Frasa consent atau persetujuan korban yang terdapat dalam pasal 5 pada Permen PPKS inilah hal yang menuai kontroversi dari berbagai pihak, karena menimbulkan multitafsir. Kata consent ini diulang-ulang beberapa kali dalam peraturan tersebut. Definisi dari ‘tanpa persetujuan korban’ adalah apabila ada persetujuan korban alias suka sama suka, maka tidak termasuk dalam pelanggaran Permen PPKS dan perbuatan ini tidak akan dikenakan sanksi. Lantas, aktivitas seksual dengan adanya persetujuan dari korban berarti diizinkan terjadi di lingkungan kampus yang notabenenya, kampus merupakan sarang lahirnya generasi penerus bangsa ini? Menjadi suatu hal yang wajar jika masyarakat menilai bahwa peraturan ini menjadi pintu gerbang legalisasi zina di kampus.

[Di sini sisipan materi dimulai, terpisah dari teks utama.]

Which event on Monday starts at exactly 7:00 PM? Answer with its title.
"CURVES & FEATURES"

Akar persoalan dari kekerasan seksual yang semakin marak terjadi adalah akibat penerapan ideologi kapitalisme. Kapitalisme melahirkan akidah sekuler sehingga terbentuk pemikiran dan perilaku yang serba bebas tanpa aturan atau liberal di negeri ini. Agama hanya boleh mengatur ranah urusan ibadah individu saja dan meminggirkan peran agama dalam urusan kehidupannya. Selain itu sanksi yang diberikan tidak memberikan efek jera. Dengan demikian, yang seharusnya diberantas tuntas adalah sistem kapitalisme sekularisme yang diterapkan saat ini.

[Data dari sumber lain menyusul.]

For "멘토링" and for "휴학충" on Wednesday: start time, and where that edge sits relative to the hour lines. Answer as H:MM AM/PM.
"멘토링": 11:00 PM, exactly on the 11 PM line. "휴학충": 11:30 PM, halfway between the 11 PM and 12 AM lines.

Islam merupakan solusi tuntas untuk mengatasi kekerasan seksual baik secara kuratif (penanggulangan) maupun preventif (pencegahan). Mekanisme Islam dalam memberantas kekerasan seksual adalah dengan menerapkan sistem pergaulan Islam yang mengatur interaksi antara laki-laki dan perempuan, baik dalam ranah individu maupun sosial. Islam akan menutup berbagai kegiatan yang bisa menimbulkan kekerasan seksual, seperti mengumbar aurat dan sensualitas di tempat umum, situs porno, dan lainnya. Islam akan memberikan pembinaan akidah yang kuat serta menjaga akal, jiwa, dan juga kehormatan warganya. Sehingga, akan membentuk masyarakat yang senantiasa melakukan amar makruf nahi mungkar. Sanksi tegas juga akan ditegakkan bagi para pelaku, apabila belum menikah dijilid (dicambuk) di tempat umum, jika pelakunya sudah menikah dia sampai mati. Hukuman yang seperti itu akan menimbulkan efek jera bagi yang lain dan juga sebagai penebus dosa bagi pelaku yang telah dilakukannya jika sampai pada waktunya di hari perhitungan nanti.

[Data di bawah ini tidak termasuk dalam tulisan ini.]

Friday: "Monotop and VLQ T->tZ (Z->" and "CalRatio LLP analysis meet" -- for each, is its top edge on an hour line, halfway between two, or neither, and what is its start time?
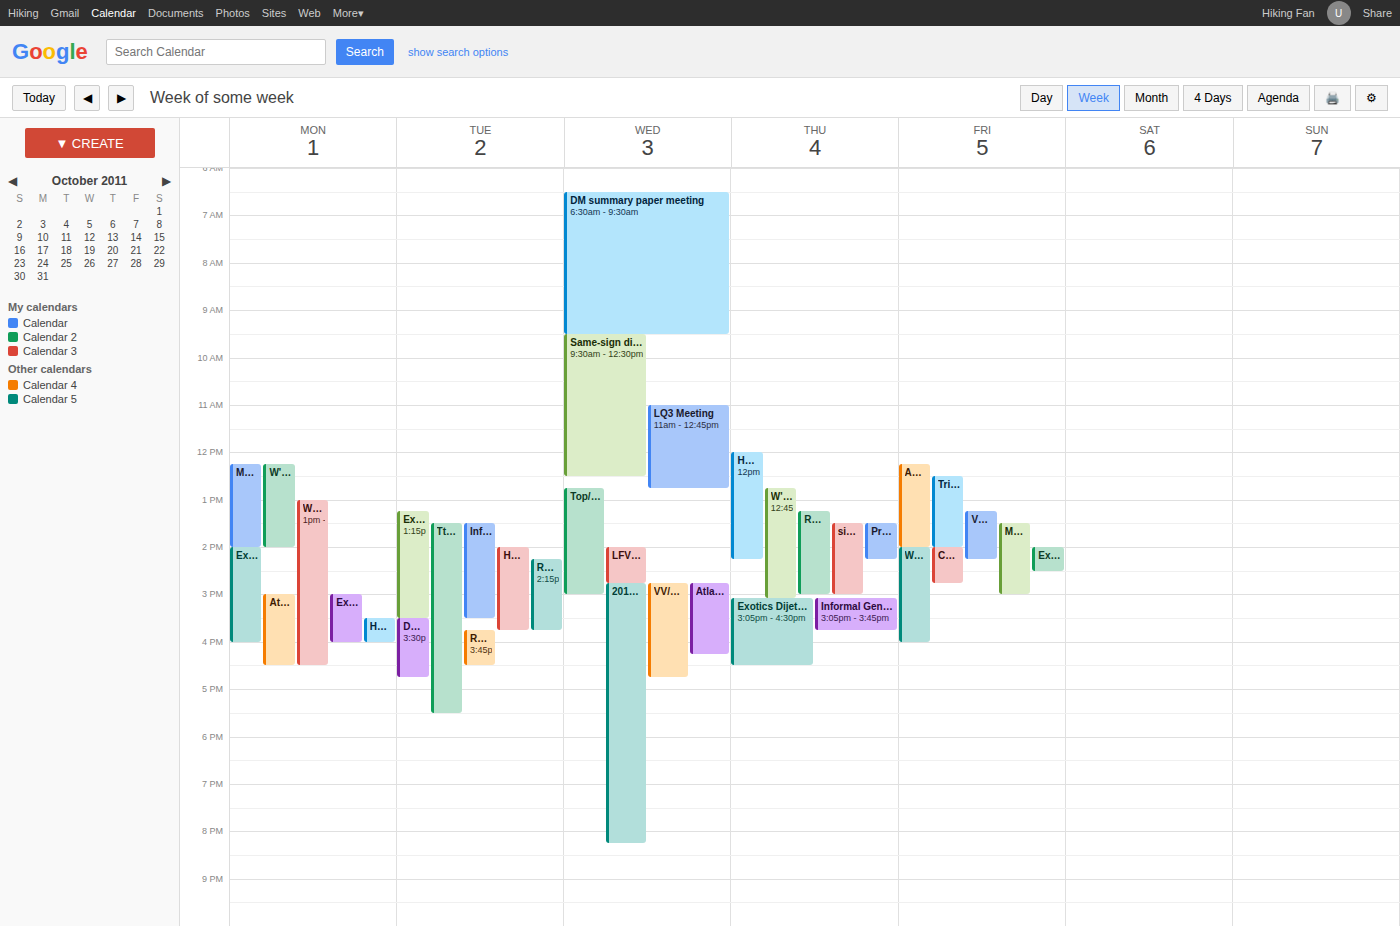
"Monotop and VLQ T->tZ (Z->": 13:30, halfway between the 13:00 and 14:00 lines. "CalRatio LLP analysis meet": 14:00, exactly on the 14:00 line.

Jelas sudah, bahwa Permen PPKS bukanlah solusi atas kasus kekerasan seksual yang semakin merebak di kampus. Alih-alih memberantasnya, yang terjadi malah membuka lebar gerbang legalisasi zina di lingkungan kampus. Tanpa adanya Permen PPKS saja, kondisi kehidupan kampus sudah tidak karuan, apalagi dengan diterapkan aturan tersebut, generasi penerus menjadi taruhannya. Tentunya keadaan seperti ini sangat meresahkan, oleh karena itu Permen PPKS harus ditolak dan itu bukanlah solusi atas kasus kekerasan seksual yang kian marak. Islamlah solusi atas seluruh persoalan yang melanda negeri ini, termasuk kekerasan seksual. Seluruh mekanisme yang dimiliki Islam untuk memberantas kekerasan seksual dapat terlaksana, ketika seluruh aturan Islam diterapkan secara menyeluruh dan totalitas dalam kehidupan berbangsa dan bernegara.